Dokumen Sumber =

>>>>

JELAJAH LITERASI

Mereka yang Abadi pada 2020

in Bukupedia by

Ketika 2020 menjelang fana, berikut ini kami sajikan sejumlah pengarang dan penulis yang telah abadi pada tahun ini. Daftar ini tentu saja tak berpretensi menjadi lengkap.

MANUSIA datang dan pergi. Tak ada yang abadi. Hanya detik waktu yang tinggal. Tidak. Kata Sapardi Djoko Damono dalam puisinya, yang fana adalah waktu. Justru manusia yang mampu merangkai detik demi detik akan abadi.

Ketika 2020 menjelang fana, berikut ini kami sajikan sejumlah pengarang dan penulis yang telah abadi pada tahun ini. Daftar ini tentu saja tak berpretensi menjadi lengkap. Kami memilihkan beberapa nama yang kami anggap berperan dalam dunia kepengarangan di Tanah Air. Peran mereka dikenal, baik melalui karya maupun aktivitas. Kami juga menambahkan dua nama dari luar negeri—yang karya-karya mereka ikut mewarnai kehidupan kita–setidaknya menurut kami.

Arief Budiman (Wafat 23 April 2020)

Orang lebih mengenal Arief Budiman (79 tahun) sebagai akademisi, pengamat sosial-politik, dan aktivis di era 1960-an—bersama saudaranya Soe Hok Gie. Mungkin sedikit orang yang mengetahui kiprahnya di dunia kesusastraan. Profesor di University of Melbourne, Australia, ini setidaknya berperan dalam dua perdebatan kesusastraan yang menelurkan dua gagasan.

Pertama, dia terlibat perdebatan dengan para sarjana sastra Universitas Indonesia soal kritik sastra pada 1968. Kelompok yang terakhir ini mengusung metode kritik sastra akademik, berlandaskan pada teori-teori sastra yang rigid dan berfokus hanya pada karya sastra—mereka kemudian disebut aliran kritik sastra Rawamangun (lokasi Fakultas Sastra UI pada saat itu).

Arief Budiman, bersama sejumlah nama lain, menepis kecenderungan kritik sastra seperti itu. Dia mengajukan gagasan, yang kemudian disebutnya dengan metode kritik sastra Ganzheit. Metode ini berdasarkan pada prinsip-prinsip ilmu psikologi Gestalt (Arief sendiri lulusan Fakultas Psikologi UI). Arief merumuskan bahwa kritik sastra Ganzheit adalah proses partisipasi aktif kritikus terhadap karya sastra.

<<<<

Data yang Diberikan =
>>>>

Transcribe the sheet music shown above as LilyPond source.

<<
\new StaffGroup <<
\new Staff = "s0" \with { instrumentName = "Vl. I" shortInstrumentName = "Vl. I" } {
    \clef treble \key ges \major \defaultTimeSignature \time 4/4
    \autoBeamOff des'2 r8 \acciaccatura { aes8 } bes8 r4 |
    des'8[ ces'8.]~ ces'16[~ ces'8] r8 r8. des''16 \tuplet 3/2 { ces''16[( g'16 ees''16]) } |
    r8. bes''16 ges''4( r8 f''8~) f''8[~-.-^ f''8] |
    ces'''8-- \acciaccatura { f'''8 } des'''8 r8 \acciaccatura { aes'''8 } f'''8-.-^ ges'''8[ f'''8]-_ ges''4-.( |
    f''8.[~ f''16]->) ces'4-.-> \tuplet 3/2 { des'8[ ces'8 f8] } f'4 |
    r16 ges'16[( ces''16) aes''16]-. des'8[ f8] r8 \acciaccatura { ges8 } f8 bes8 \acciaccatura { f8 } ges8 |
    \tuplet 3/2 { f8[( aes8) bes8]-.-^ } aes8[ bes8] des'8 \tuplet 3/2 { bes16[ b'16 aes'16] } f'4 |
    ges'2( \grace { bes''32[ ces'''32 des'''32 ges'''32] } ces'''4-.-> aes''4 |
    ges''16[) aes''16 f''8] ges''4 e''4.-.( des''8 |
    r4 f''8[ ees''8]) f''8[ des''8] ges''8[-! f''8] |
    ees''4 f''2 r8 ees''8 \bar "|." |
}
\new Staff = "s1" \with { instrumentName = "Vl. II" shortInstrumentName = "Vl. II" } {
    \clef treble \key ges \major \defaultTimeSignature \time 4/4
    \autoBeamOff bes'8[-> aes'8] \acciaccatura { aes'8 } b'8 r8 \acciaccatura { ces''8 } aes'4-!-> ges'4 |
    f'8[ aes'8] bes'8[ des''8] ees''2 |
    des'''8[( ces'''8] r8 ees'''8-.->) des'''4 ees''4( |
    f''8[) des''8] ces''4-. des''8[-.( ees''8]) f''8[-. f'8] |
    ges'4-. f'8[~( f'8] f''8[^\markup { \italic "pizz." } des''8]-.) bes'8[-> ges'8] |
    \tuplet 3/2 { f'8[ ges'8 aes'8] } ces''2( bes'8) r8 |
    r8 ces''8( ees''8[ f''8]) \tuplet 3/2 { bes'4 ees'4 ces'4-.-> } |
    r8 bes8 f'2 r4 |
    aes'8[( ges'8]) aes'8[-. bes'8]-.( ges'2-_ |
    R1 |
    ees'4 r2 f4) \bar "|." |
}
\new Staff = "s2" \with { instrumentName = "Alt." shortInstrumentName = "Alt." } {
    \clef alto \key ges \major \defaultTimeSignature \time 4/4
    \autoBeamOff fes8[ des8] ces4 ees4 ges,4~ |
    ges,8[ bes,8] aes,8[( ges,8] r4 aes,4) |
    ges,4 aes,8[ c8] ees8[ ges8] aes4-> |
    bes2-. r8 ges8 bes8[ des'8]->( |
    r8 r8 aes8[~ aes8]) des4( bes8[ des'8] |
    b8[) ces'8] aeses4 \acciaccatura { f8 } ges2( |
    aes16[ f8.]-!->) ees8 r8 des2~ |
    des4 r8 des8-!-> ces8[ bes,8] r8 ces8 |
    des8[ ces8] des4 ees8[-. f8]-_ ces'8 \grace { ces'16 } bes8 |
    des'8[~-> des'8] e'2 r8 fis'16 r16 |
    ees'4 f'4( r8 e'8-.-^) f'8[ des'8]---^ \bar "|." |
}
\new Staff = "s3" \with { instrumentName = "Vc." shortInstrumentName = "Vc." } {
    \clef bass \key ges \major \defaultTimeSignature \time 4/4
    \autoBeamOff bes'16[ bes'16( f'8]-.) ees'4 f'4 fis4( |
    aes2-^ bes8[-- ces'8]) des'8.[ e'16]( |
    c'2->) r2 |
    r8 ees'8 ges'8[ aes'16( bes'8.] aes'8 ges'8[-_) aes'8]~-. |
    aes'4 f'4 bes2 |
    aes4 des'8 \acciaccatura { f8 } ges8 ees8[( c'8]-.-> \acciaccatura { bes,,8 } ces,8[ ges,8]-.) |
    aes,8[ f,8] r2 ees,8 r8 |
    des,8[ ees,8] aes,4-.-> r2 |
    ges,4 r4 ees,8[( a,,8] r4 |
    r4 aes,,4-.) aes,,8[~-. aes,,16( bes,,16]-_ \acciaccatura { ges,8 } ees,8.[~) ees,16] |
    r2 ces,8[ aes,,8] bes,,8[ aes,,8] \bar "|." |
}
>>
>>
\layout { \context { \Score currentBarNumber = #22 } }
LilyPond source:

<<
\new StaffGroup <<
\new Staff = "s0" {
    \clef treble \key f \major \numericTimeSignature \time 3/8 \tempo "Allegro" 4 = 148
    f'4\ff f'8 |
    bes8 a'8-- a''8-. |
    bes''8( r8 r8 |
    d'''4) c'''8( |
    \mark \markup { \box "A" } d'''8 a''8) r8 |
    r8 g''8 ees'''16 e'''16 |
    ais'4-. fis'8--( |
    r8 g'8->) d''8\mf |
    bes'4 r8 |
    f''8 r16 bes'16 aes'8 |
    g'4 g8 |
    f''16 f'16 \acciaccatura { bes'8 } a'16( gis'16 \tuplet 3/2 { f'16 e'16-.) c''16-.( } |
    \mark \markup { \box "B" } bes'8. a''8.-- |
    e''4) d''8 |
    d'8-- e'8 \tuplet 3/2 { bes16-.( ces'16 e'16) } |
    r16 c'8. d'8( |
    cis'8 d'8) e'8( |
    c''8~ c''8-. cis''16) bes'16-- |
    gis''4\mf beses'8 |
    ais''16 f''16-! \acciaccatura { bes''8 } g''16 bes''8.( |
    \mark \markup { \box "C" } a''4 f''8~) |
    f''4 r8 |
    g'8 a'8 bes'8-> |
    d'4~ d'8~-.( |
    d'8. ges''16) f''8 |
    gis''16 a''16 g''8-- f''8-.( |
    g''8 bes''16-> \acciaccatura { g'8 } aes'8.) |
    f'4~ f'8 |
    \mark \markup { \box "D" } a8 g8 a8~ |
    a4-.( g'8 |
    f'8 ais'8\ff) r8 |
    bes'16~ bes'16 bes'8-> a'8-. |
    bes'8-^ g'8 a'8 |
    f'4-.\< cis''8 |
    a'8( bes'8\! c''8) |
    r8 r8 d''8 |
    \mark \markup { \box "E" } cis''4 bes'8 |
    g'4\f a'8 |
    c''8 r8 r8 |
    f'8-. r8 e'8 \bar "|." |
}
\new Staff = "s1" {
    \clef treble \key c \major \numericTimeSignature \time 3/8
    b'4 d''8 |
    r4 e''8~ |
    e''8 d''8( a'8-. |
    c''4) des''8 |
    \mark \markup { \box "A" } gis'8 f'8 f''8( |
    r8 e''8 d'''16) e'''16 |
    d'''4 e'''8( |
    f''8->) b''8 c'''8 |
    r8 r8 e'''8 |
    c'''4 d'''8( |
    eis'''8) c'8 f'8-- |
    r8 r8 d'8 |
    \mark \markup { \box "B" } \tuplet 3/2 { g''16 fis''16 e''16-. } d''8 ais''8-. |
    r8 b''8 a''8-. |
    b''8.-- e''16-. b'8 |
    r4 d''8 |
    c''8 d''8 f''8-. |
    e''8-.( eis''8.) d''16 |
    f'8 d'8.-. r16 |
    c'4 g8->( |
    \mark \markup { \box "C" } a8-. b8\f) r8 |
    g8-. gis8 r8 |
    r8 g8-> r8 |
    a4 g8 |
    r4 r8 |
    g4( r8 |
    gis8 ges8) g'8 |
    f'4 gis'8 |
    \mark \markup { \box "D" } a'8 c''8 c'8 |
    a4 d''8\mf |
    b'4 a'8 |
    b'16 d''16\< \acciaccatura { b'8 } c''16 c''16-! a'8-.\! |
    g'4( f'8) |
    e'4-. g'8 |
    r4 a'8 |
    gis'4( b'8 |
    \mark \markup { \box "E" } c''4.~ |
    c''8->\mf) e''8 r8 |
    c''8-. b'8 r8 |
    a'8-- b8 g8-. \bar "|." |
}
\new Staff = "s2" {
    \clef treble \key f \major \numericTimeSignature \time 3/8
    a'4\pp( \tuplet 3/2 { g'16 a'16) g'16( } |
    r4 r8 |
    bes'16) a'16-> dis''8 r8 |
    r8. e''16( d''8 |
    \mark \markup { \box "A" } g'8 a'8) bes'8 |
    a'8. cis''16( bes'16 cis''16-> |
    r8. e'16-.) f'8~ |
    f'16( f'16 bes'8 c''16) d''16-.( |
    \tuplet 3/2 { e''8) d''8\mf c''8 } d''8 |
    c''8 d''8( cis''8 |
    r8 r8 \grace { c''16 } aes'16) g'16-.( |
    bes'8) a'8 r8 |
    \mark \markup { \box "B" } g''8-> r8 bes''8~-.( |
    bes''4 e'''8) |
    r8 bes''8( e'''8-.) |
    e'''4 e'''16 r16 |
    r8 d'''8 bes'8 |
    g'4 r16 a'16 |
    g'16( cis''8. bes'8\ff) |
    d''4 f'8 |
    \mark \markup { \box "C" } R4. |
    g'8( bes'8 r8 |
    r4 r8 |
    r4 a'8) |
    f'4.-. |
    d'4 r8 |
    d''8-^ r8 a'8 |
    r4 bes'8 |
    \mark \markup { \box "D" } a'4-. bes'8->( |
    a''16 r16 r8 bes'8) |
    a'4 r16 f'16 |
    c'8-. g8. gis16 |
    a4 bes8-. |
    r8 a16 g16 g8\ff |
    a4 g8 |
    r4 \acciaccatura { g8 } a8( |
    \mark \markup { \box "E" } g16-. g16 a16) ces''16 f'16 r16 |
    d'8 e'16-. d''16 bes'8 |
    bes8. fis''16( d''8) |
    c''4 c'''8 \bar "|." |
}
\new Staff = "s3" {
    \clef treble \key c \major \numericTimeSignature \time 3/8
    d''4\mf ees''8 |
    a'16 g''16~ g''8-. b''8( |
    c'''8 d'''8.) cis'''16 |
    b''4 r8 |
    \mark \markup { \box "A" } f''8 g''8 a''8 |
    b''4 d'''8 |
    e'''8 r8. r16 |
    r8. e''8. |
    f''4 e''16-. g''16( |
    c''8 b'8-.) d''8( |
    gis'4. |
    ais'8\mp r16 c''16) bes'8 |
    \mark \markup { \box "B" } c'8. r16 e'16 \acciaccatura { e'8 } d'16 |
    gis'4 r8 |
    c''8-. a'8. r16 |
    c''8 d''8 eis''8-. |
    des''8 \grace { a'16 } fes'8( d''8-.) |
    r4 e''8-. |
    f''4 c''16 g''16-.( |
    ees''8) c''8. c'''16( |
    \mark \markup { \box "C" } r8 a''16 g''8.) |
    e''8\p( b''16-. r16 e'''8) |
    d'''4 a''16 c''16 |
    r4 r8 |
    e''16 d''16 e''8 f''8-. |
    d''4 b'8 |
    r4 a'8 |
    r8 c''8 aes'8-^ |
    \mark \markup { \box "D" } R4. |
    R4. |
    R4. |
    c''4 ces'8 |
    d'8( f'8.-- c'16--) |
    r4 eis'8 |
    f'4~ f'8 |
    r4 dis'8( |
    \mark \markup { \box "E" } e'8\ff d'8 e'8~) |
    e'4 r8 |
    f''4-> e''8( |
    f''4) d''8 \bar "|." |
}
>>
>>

<<<<

Petunjuk = Ganti "perdebatan" dengan "polemik" pada bagian dokumen sumber mulai dari "Arief Budiman (Wafat" sampai dengan "pada saat itu).", lalu tuliskan bagian itu kembali.

Penyelesaian =
Arief Budiman (Wafat 23 April 2020)

Orang lebih mengenal Arief Budiman (79 tahun) sebagai akademisi, pengamat sosial-politik, dan aktivis di era 1960-an—bersama saudaranya Soe Hok Gie. Mungkin sedikit orang yang mengetahui kiprahnya di dunia kesusastraan. Profesor di University of Melbourne, Australia, ini setidaknya berperan dalam dua polemik kesusastraan yang menelurkan dua gagasan.

Pertama, dia terlibat polemik dengan para sarjana sastra Universitas Indonesia soal kritik sastra pada 1968. Kelompok yang terakhir ini mengusung metode kritik sastra akademik, berlandaskan pada teori-teori sastra yang rigid dan berfokus hanya pada karya sastra—mereka kemudian disebut aliran kritik sastra Rawamangun (lokasi Fakultas Sastra UI pada saat itu).